Food

DELICIOUS FISH – GEORY KAVKAZ

1. INGREDIENTS (Serves 4–6)

This recipe is incredibly versatile and allows for substitutions based on availability.

🐟 Main

  • 1.2–1.5 kg whole fish, cleaned and gutted (trout, seabass, dorado, or similar)

🥕 Vegetables

  • 2–3 medium potatoes, peeled and cut into thick slices
  • 2 large onions, sliced into rings or half-moons
  • 2–3 bell peppers (red, green, or yellow), sliced
  • 2–3 ripe tomatoes, quartered or thickly sliced
  • 3–4 garlic cloves, thinly sliced or smashed

🌿 Seasoning

  • Salt and freshly ground black pepper, to taste
  • 1 tsp paprika or smoked paprika (optional)
  • 3–4 tbsp vegetable oil (sunflower preferred for authenticity, olive oil is fine)
  • A handful of fresh herbs (parsley, dill, cilantro—any or all for garnish)
  • Optional: lemon wedges or lemon juice for serving

2. PREPARING THE FISH & VEGETABLE BASE

  1. Clean and pat dry your fish thoroughly. Removing excess moisture ensures a better roast.
  2. Make a few shallow slits diagonally across the skin of the fish on both sides. This allows seasoning to penetrate and helps with even cooking.
  3. Season both the outside and the cavity of the fish with salt, pepper, and paprika. If using herbs, insert a few sprigs and some sliced garlic inside the cavity.
  4. Drizzle the fish lightly with oil and set aside to absorb the seasoning while you prepare the vegetables.

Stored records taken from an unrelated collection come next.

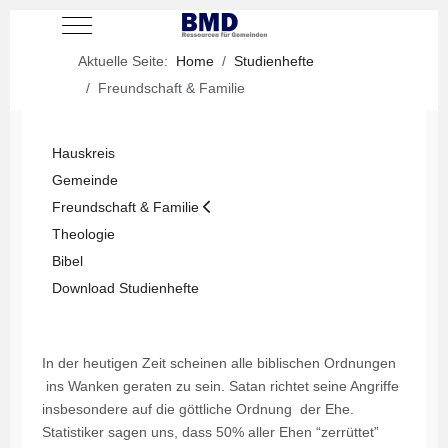
Mobile Menu Toggle
Aktuelle Seite:
Home
Studienhefte
Freundschaft & Familie
Hauskreis
Gemeinde
Freundschaft & Familie
Theologie
Bibel
Download Studienhefte
In der heutigen Zeit scheinen alle biblischen Ordnungen
ins Wanken geraten zu sein. Satan richtet seine Angriffe
insbesondere auf die göttliche Ordnung der Ehe.
Statistiker sagen uns, dass 50% aller Ehen “zerrüttet”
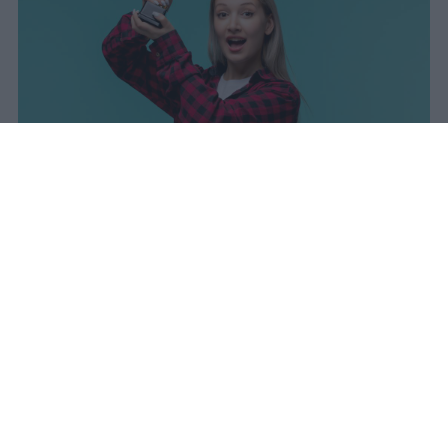
I dati ufficiali della Maturità 2026
rivelano una concentrazione di
eccellenze al sud, con Campania,
Puglia e Sicilia in testa. Cala
drasticamente la percentuale di voti
100.
sniro
Pubblicato il 7 ago 2026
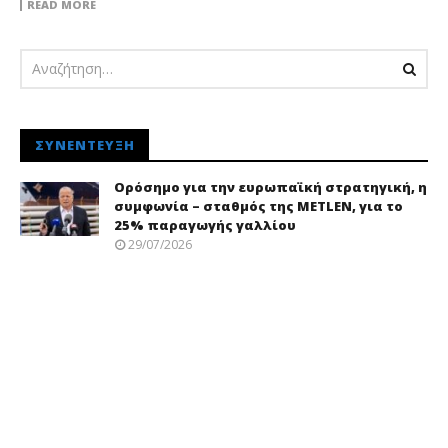
READ MORE
ΣΥΝΈΝΤΕΥΞΗ
Ορόσημο για την ευρωπαϊκή στρατηγική, η
συμφωνία – σταθμός της METLEN, για το
25% παραγωγής γαλλίου
29/07/2026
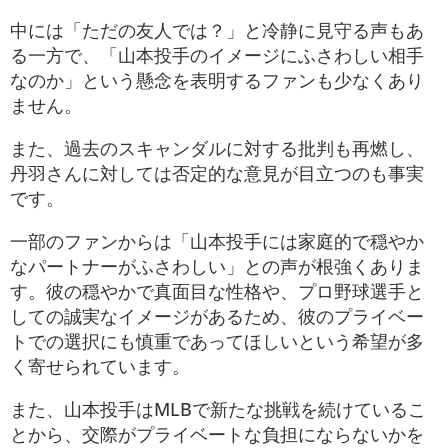
中には「ただの友人では？」と冷静に見守る声もあ
る一方で、「山本投手のイメージにふさわしい相手
なのか」という懸念を表明するファンも少なくあり
ません。
また、過去のスキャンダルに対する批判も再燃し、
丹羽さんに対しては否定的な意見が目立つのも事実
です​。
一部のファンからは「山本投手には家庭的で穏やか
なパートナーがふさわしい」との声が根強くありま
す。彼の穏やかで真面目な性格や、プロ野球選手と
しての誠実なイメージがあるため、彼のプライベー
トでの選択にも慎重であってほしいという希望が多
く寄せられています。
また、山本投手はMLBで新たな挑戦を続けているこ
とから、交際がプライベートな負担にならないかを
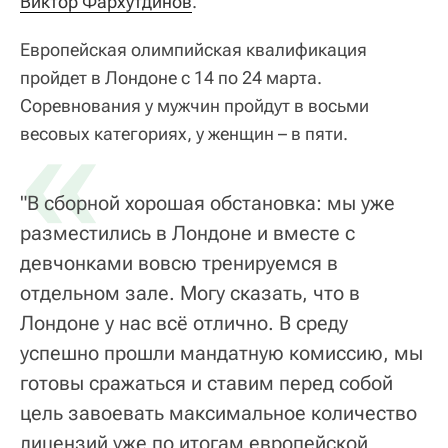
Виктор Фархутдинов
.
Европейская олимпийская квалификация
пройдет в Лондоне с 14 по 24 марта.
Соревнования у мужчин пройдут в восьми
«
весовых категориях, у женщин – в пяти.
"В сборной хорошая обстановка: мы уже
разместились в Лондоне и вместе с
девчонками вовсю тренируемся в
отдельном зале. Могу сказать, что в
Лондоне у нас всё отлично. В среду
успешно прошли мандатную комиссию, мы
готовы сражаться и ставим перед собой
цель завоевать максимальное количество
лицензий уже по итогам европейской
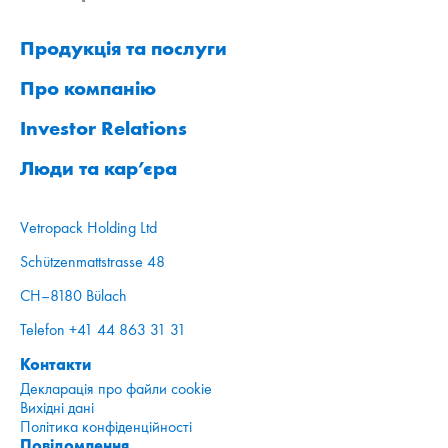
Продукція та послуги
Про компанію
Investor Relations
Люди та кар’єра
Vetropack Holding Ltd
Schützenmattstrasse 48
CH–8180 Bülach
Telefon +41 44 863 31 31
Контакти
Декларація про файли cookie
Вихідні дані
Політика конфіденційності
Повідомлення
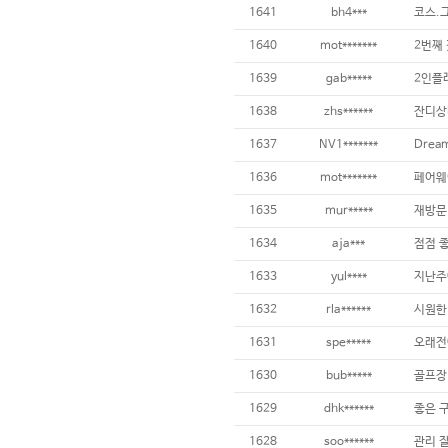
1641
bh4***
1640
mot*******
2번째 
1639
gab*****
1638
zhs******
1637
NV1*******
1636
mot*******
1635
mur*****
1634
aja***
점점 좋
1633
yul****
1632
rla******
1631
spe*****
1630
bub*****
1629
dhk******
좋은 구
1628
soo******
관리 잘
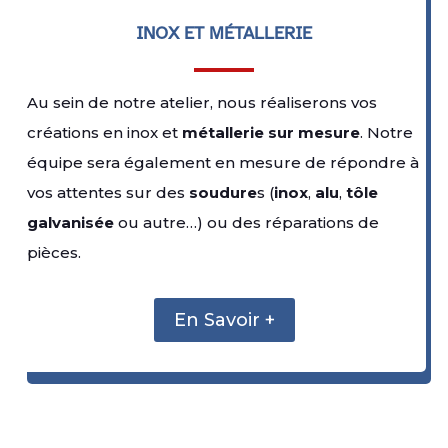
INOX ET MÉTALLERIE
Au sein de notre atelier, nous réaliserons vos
créations en inox et
métallerie sur mesure
. Notre
équipe sera également en mesure de répondre à
vos attentes sur des
soudure
s (
inox
,
alu
,
tôle
galvanisée
ou autre…) ou des réparations de
pièces.
En Savoir +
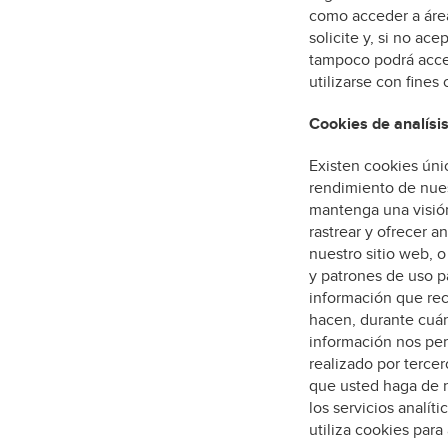
como acceder a área
solicite y, si no ac
tampoco podrá acced
utilizarse con fines
Cookies de analísi
Existen cookies únic
rendimiento de nues
mantenga una visión
rastrear y ofrecer 
nuestro sitio web, o
y patrones de uso pa
información que rec
hacen, durante cuánt
información nos per
realizado por tercer
que usted haga de nu
los servicios analít
utiliza cookies para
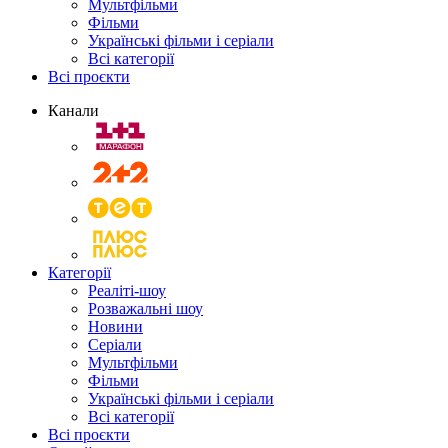
Мультфільми
Фільми
Українські фільми і серіали
Всі категорії
Всі проєкти
Канали
Категорії
Реаліті-шоу
Розважальні шоу
Новини
Серіали
Мультфільми
Фільми
Українські фільми і серіали
Всі категорії
Всі проєкти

3. LAYERING THE VEGETABLES

  1. In a large oven-safe baking dish or roasting pan, begin with a base layer of potato slices. These will act as a natural trivet and absorb delicious juices.
  2. Add a layer of onion rings and half of the bell peppers over the potatoes.
  3. Season with a small pinch of salt and pepper.
  4. Place the fish on top of the vegetables, belly-side down, or arrange them side by side if using more than one.
  5. Scatter the remaining bell peppers, tomato wedges, and garlic slices around and over the fish.
  6. Drizzle the entire dish generously with the remaining oil. Make sure vegetables are lightly coated for even roasting.

4. OVEN ROASTING

  1. Preheat your oven to 200 °C (390 °F). If cooking outdoors like Georgy, use a wood-fired oven or embers for authentic flavor.
  2. Cover the baking dish loosely with aluminum foil or a lid. This traps steam and helps cook the vegetables through.
  3. Roast covered for 25–30 minutes, depending on the size of the fish and vegetables.
  4. After the initial roast, remove the foil and continue roasting for another 10–15 minutes to allow the fish to brown and vegetables to caramelize.
  5. If desired, broil or grill for an extra 3–5 minutes at the end for a crispy finish.

5. SERVING & GARNISHING

  1. Once done, remove the dish from the oven and let it rest for 5–10 minutes. This allows the juices to settle and flavors to harmonize.
  2. Transfer the fish to a serving platter carefully—it should be tender and flaky, so handle gently.
  3. Spoon the roasted vegetables around the fish, letting them shine in their rustic glory.
  4. Garnish with chopped fresh herbs and lemon wedges.
  5. Serve hot with:
    • Rustic flatbread or crusty country bread
    • Pickled onions or a vinegary salad
    • A simple cucumber-yogurt sauce or garlic dip

✅ GEORGY KAVKAZ STYLE NOTES

  • Respect the ingredients – Always uses fresh, quality ingredients and lets them speak for themselves.
  • Less is more – A few spices and vegetables are all you need if they’re cooked well.
  • Fire-roasting magic – Cooking over open fire or coals adds depth of flavor unmatched by modern ovens.
  • Layering with purpose – Placing potatoes on the bottom prevents burning and soaks up all the juices.
  • Rest before serving – As with meat, fish benefits from a short rest after roasting.